• What you have to do:
Could you repeat the data below, switching every "lens line" to "camera line" and leaving everything else as it is?

____

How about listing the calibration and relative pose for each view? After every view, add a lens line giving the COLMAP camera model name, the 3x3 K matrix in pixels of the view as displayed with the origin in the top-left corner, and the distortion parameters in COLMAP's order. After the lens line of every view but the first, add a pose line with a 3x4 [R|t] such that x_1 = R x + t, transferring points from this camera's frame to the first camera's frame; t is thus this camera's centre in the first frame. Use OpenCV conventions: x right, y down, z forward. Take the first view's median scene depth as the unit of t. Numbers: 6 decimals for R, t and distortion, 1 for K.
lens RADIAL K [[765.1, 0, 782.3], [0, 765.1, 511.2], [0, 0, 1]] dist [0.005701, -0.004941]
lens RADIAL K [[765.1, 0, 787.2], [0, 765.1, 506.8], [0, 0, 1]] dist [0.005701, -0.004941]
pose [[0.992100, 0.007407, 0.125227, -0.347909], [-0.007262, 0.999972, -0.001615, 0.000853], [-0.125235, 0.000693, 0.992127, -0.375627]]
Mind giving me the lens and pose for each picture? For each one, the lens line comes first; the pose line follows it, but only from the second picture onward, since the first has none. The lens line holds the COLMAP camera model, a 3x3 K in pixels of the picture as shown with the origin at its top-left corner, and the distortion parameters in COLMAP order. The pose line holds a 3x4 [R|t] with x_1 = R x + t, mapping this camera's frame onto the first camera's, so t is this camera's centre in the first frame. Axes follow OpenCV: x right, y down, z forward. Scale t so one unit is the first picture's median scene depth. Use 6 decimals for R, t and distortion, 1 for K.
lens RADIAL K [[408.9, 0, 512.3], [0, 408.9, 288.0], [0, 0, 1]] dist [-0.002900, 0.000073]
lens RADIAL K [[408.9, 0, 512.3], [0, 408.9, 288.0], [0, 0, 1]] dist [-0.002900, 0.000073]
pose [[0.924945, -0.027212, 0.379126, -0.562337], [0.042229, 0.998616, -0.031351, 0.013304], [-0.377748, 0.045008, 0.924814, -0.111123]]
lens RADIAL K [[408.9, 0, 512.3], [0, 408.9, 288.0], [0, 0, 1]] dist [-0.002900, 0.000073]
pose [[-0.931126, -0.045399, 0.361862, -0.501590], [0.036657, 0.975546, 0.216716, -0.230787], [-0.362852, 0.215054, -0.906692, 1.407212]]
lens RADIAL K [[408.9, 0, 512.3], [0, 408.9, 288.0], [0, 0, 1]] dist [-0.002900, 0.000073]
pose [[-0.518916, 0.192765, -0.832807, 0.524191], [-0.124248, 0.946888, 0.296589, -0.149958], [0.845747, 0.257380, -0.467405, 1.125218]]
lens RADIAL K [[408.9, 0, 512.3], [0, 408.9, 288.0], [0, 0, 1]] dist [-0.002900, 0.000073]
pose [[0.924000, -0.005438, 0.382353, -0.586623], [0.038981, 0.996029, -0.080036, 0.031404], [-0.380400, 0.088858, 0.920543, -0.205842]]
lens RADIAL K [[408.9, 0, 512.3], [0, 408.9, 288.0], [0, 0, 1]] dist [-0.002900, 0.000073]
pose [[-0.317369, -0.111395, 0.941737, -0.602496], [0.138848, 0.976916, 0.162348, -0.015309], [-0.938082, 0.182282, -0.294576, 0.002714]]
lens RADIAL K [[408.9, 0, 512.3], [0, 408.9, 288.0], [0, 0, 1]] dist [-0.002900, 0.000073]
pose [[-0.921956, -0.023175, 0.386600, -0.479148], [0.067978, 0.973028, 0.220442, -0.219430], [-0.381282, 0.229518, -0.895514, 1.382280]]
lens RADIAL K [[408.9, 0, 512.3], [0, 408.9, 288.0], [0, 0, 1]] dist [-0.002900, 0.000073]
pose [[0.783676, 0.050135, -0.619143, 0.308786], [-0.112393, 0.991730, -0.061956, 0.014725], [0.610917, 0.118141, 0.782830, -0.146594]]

____

• Solution to this task:
How about listing the calibration and relative pose for each view? After every view, add a camera line giving the COLMAP camera model name, the 3x3 K matrix in pixels of the view as displayed with the origin in the top-left corner, and the distortion parameters in COLMAP's order. After the camera line of every view but the first, add a pose line with a 3x4 [R|t] such that x_1 = R x + t, transferring points from this camera's frame to the first camera's frame; t is thus this camera's centre in the first frame. Use OpenCV conventions: x right, y down, z forward. Take the first view's median scene depth as the unit of t. Numbers: 6 decimals for R, t and distortion, 1 for K.
lens RADIAL K [[765.1, 0, 782.3], [0, 765.1, 511.2], [0, 0, 1]] dist [0.005701, -0.004941]
lens RADIAL K [[765.1, 0, 787.2], [0, 765.1, 506.8], [0, 0, 1]] dist [0.005701, -0.004941]
pose [[0.992100, 0.007407, 0.125227, -0.347909], [-0.007262, 0.999972, -0.001615, 0.000853], [-0.125235, 0.000693, 0.992127, -0.375627]]
Mind giving me the lens and pose for each picture? For each one, the camera line comes first; the pose line follows it, but only from the second picture onward, since the first has none. The camera line holds the COLMAP camera model, a 3x3 K in pixels of the picture as shown with the origin at its top-left corner, and the distortion parameters in COLMAP order. The pose line holds a 3x4 [R|t] with x_1 = R x + t, mapping this camera's frame onto the first camera's, so t is this camera's centre in the first frame. Axes follow OpenCV: x right, y down, z forward. Scale t so one unit is the first picture's median scene depth. Use 6 decimals for R, t and distortion, 1 for K.
lens RADIAL K [[408.9, 0, 512.3], [0, 408.9, 288.0], [0, 0, 1]] dist [-0.002900, 0.000073]
lens RADIAL K [[408.9, 0, 512.3], [0, 408.9, 288.0], [0, 0, 1]] dist [-0.002900, 0.000073]
pose [[0.924945, -0.027212, 0.379126, -0.562337], [0.042229, 0.998616, -0.031351, 0.013304], [-0.377748, 0.045008, 0.924814, -0.111123]]
lens RADIAL K [[408.9, 0, 512.3], [0, 408.9, 288.0], [0, 0, 1]] dist [-0.002900, 0.000073]
pose [[-0.931126, -0.045399, 0.361862, -0.501590], [0.036657, 0.975546, 0.216716, -0.230787], [-0.362852, 0.215054, -0.906692, 1.407212]]
lens RADIAL K [[408.9, 0, 512.3], [0, 408.9, 288.0], [0, 0, 1]] dist [-0.002900, 0.000073]
pose [[-0.518916, 0.192765, -0.832807, 0.524191], [-0.124248, 0.946888, 0.296589, -0.149958], [0.845747, 0.257380, -0.467405, 1.125218]]
lens RADIAL K [[408.9, 0, 512.3], [0, 408.9, 288.0], [0, 0, 1]] dist [-0.002900, 0.000073]
pose [[0.924000, -0.005438, 0.382353, -0.586623], [0.038981, 0.996029, -0.080036, 0.031404], [-0.380400, 0.088858, 0.920543, -0.205842]]
lens RADIAL K [[408.9, 0, 512.3], [0, 408.9, 288.0], [0, 0, 1]] dist [-0.002900, 0.000073]
pose [[-0.317369, -0.111395, 0.941737, -0.602496], [0.138848, 0.976916, 0.162348, -0.015309], [-0.938082, 0.182282, -0.294576, 0.002714]]
lens RADIAL K [[408.9, 0, 512.3], [0, 408.9, 288.0], [0, 0, 1]] dist [-0.002900, 0.000073]
pose [[-0.921956, -0.023175, 0.386600, -0.479148], [0.067978, 0.973028, 0.220442, -0.219430], [-0.381282, 0.229518, -0.895514, 1.382280]]
lens RADIAL K [[408.9, 0, 512.3], [0, 408.9, 288.0], [0, 0, 1]] dist [-0.002900, 0.000073]
pose [[0.783676, 0.050135, -0.619143, 0.308786], [-0.112393, 0.991730, -0.061956, 0.014725], [0.610917, 0.118141, 0.782830, -0.146594]]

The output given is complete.